Mishell Baker (born 1976) is an American writer of fantasy. A 2009 graduate of the Clarion Workshop, her fantasy stories have been published in Daily Science Fiction, Beneath Ceaseless Skies, and Electric Velocipede.

==Overview==
In 2016, Baker published Borderline, the first novel in the Arcadia Project urban fantasy series with Simon & Schuster's imprint Saga Press (edited by Navah Wolfe). It was a Publishers Weekly staff pick, and Barnes & Noble chose it as one of the best science fiction and fantasy novels of 2016. Borderline is notable for having a disabled protagonist with borderline personality disorder.
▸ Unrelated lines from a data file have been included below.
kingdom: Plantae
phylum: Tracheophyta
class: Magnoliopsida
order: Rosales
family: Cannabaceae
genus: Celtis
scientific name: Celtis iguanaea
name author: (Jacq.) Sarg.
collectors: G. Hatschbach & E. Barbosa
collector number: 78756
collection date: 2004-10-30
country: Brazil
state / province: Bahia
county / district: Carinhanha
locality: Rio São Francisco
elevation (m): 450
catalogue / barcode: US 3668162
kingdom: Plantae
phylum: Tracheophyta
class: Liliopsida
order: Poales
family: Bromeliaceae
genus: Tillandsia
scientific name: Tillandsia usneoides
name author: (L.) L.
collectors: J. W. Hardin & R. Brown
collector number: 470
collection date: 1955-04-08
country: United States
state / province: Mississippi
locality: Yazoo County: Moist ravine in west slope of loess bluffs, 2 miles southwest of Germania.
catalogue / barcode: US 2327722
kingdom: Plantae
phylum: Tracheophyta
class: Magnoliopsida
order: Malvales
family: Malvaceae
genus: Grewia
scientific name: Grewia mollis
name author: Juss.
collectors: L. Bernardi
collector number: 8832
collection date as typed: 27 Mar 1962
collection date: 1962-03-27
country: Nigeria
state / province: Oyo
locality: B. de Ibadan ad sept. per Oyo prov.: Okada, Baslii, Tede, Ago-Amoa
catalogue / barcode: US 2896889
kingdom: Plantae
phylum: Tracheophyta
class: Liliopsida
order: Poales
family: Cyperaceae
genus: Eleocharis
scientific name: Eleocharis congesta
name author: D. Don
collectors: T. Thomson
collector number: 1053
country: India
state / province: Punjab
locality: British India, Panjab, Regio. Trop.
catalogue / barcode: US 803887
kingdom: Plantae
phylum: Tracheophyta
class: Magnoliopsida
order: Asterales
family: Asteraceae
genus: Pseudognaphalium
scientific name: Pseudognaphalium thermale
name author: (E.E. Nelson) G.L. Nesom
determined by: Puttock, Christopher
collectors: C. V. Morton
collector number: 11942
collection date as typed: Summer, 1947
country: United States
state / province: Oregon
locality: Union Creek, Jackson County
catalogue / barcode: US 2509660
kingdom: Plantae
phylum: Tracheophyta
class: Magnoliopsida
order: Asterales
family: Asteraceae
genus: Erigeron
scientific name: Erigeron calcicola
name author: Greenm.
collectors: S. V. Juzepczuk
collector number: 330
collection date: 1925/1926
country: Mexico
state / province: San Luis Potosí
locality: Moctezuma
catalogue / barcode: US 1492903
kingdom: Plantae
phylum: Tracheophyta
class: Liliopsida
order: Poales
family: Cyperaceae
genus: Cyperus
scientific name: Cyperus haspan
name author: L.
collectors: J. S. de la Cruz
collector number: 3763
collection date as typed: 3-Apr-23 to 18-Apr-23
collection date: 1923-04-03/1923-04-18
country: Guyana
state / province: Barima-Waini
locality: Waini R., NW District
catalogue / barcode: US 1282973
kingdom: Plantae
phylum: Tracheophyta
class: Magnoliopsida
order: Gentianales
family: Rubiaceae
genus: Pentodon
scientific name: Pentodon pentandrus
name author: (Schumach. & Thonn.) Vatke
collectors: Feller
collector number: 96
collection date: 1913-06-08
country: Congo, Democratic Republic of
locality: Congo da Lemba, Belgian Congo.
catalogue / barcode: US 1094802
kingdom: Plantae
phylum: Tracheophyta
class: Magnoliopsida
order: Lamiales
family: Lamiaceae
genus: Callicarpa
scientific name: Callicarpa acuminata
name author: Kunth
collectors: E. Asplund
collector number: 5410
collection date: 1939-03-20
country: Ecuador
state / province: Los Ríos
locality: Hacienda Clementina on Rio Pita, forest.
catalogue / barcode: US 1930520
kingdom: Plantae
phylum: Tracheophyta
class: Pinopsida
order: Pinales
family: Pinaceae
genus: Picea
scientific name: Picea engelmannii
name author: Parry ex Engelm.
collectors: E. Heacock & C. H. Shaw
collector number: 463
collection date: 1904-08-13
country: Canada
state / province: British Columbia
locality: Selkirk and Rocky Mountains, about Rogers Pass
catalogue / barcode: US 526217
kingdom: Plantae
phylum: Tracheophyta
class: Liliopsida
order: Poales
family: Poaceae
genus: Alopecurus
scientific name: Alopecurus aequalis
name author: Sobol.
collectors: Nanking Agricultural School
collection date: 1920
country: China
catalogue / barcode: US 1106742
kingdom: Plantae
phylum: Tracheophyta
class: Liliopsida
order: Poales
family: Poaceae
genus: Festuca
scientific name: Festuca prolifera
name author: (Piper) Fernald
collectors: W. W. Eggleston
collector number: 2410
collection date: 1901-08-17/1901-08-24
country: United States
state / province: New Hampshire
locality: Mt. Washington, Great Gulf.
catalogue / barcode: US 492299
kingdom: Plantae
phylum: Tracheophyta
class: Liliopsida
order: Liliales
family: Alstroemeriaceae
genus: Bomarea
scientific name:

The second and third books in the series, Phantom Pains and Impostor Syndrome, were released in 2017 and 2018 respectively.

==Biography==
Mishell Baker lives in Los Angeles, California with her partner and two children.

In November 2022, Baker was diagnosed with metastatic appendix cancer and placed on palliative chemotherapy.

==Novels==
The Arcadia Project
1. Borderline, March 2016, ISBN 9781508225263
2. Phantom Pains, March 2017, ISBN 9781481451925
3. Impostor Syndrome, March 13, 2018 ISBN 9781481451949

==Awards and nominations==
===Borderline===
- Nominated for the 2016 Nebula Award for Best Novel.
- Included on the 2016 James Tiptree Jr. Award Honor List.
- Nominated for the 2017 World Fantasy Award—Novel.

===The Arcadia Project trilogy===
The trilogy taken as a whole was a finalist for the Mythopoeic Award.